* _What is being asked_
Print the data below line for line without changing any text, and leave out the pictures.

* _Records supplied_
-----
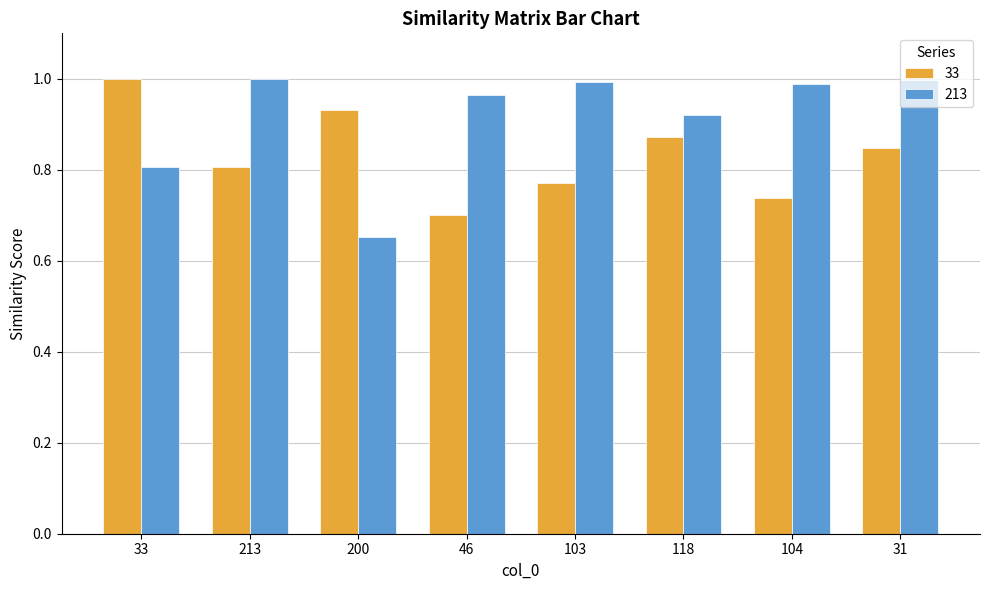

Which category has the lowest value in the 33 series?

46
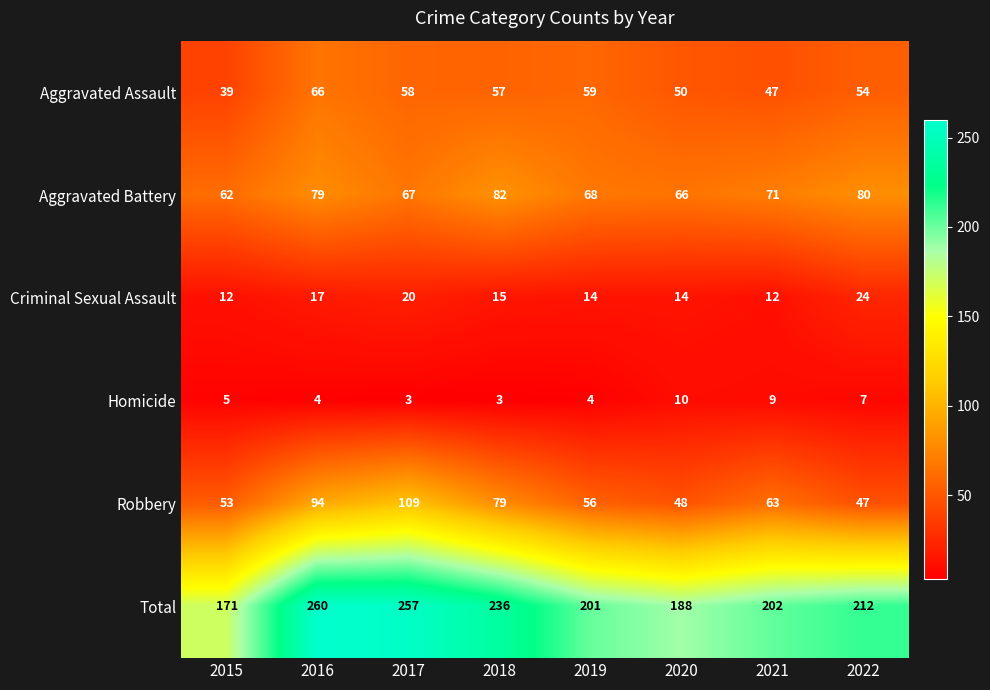

The Homicide series shows 6 at 2016. True or false?

False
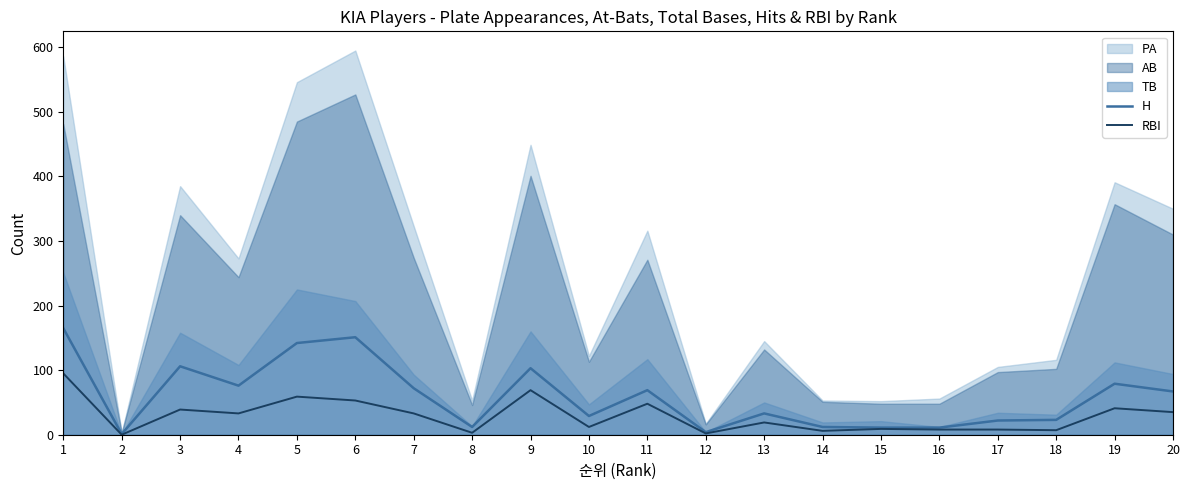

What is the sum of the H values at 6 and 15?

162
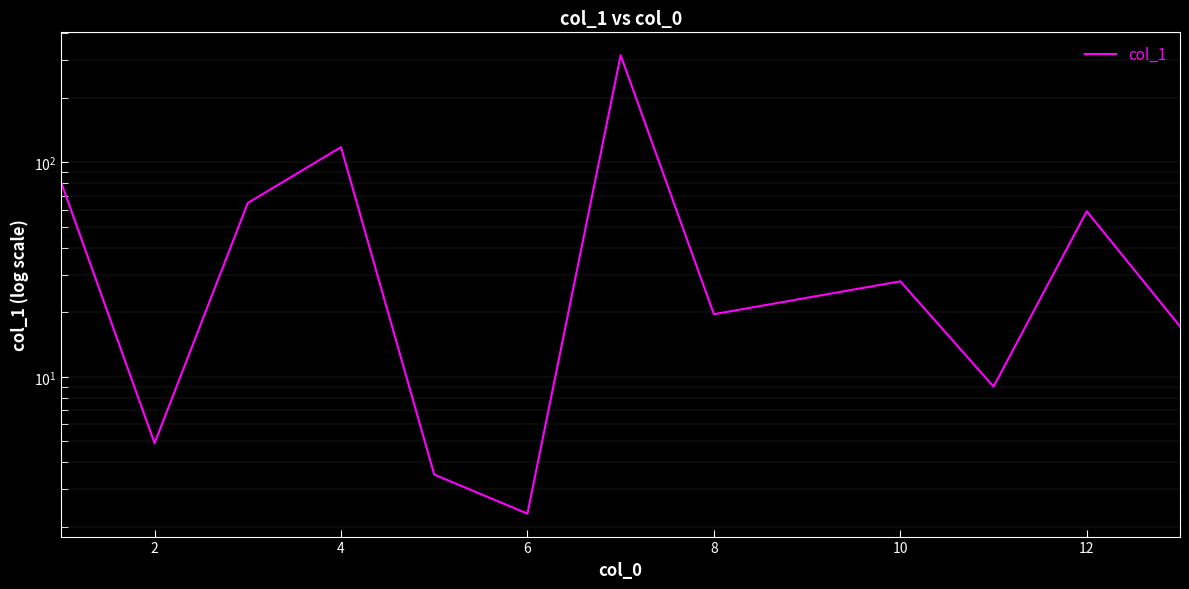

What is the average value?

60.2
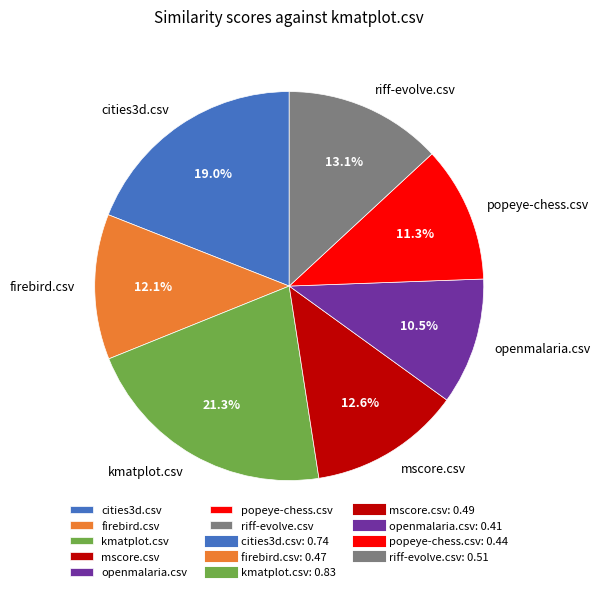

To the nearest percent, what portion does cities3d.csv represent?

19%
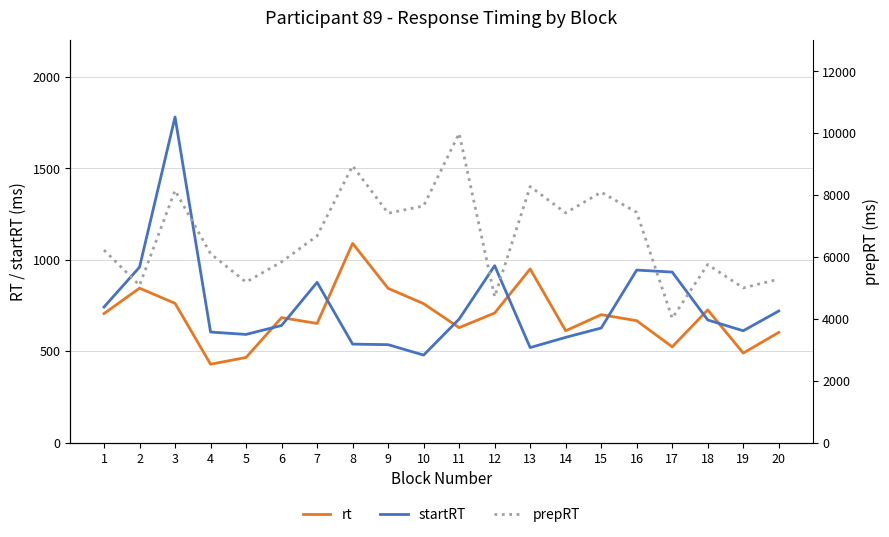

Reading left to right, extract all data points from this chart.

rt: 706	845	762	429	466	684	652	1090	844	760	629	709	950	612	700	667	524	726	490	603
startRT: 742	960	1781	605	592	641	877	539	536	479	676	968	520	576	627	944	933	671	612	720
prepRT: 6225	5086	8153	6108	5189	5843	6684	8949	7414	7651	9997	4716	8277	7426	8095	7442	4021	5758	5002	5284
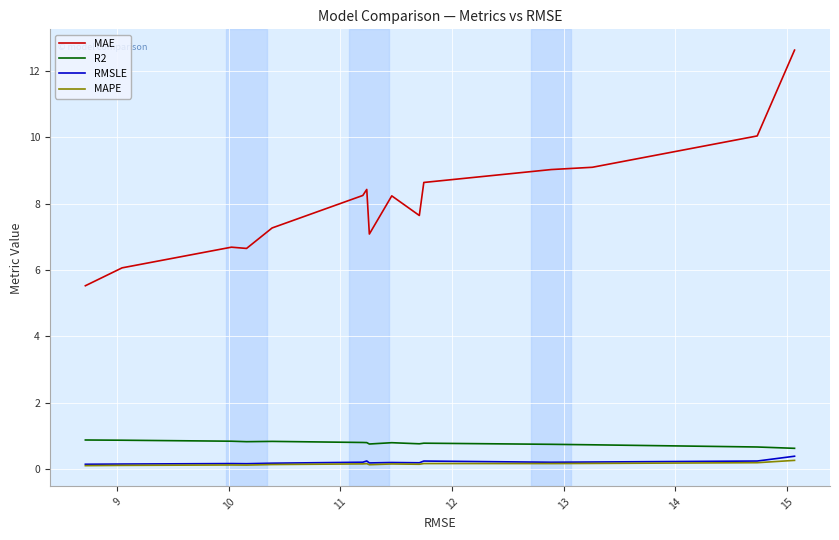

What is the maximum value for MAE?

12.6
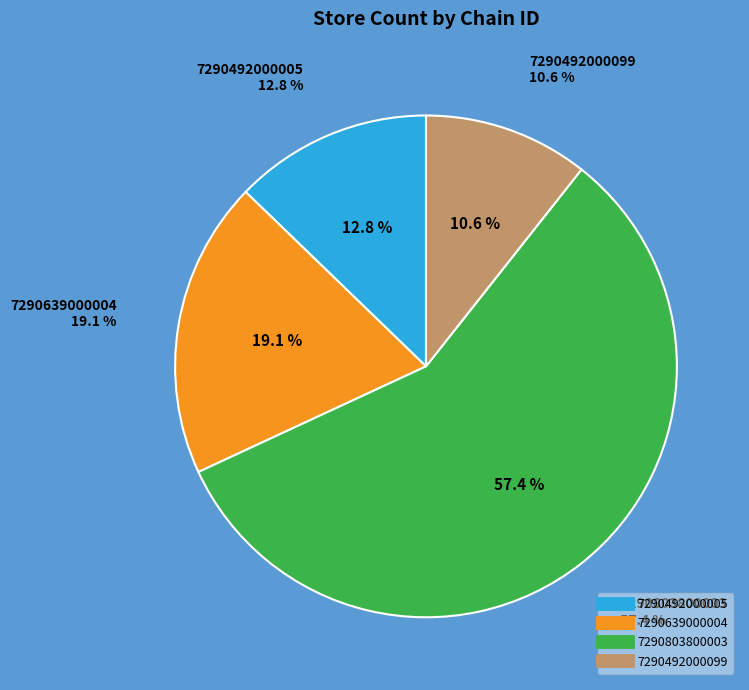

To the nearest percent, what is the difference between the 7290803800003 and other slice percentages?

47%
-----
* _Response_
Which category has the lowest value in the 33 series?

46

The Homicide series shows 6 at 2016. True or false?

False

What is the sum of the H values at 6 and 15?

162

What is the average value?

60.2

To the nearest percent, what portion does cities3d.csv represent?

19%

Reading left to right, extract all data points from this chart.

rt: 706	845	762	429	466	684	652	1090	844	760	629	709	950	612	700	667	524	726	490	603
startRT: 742	960	1781	605	592	641	877	539	536	479	676	968	520	576	627	944	933	671	612	720
prepRT: 6225	5086	8153	6108	5189	5843	6684	8949	7414	7651	9997	4716	8277	7426	8095	7442	4021	5758	5002	5284

What is the maximum value for MAE?

12.6

To the nearest percent, what is the difference between the 7290803800003 and other slice percentages?

47%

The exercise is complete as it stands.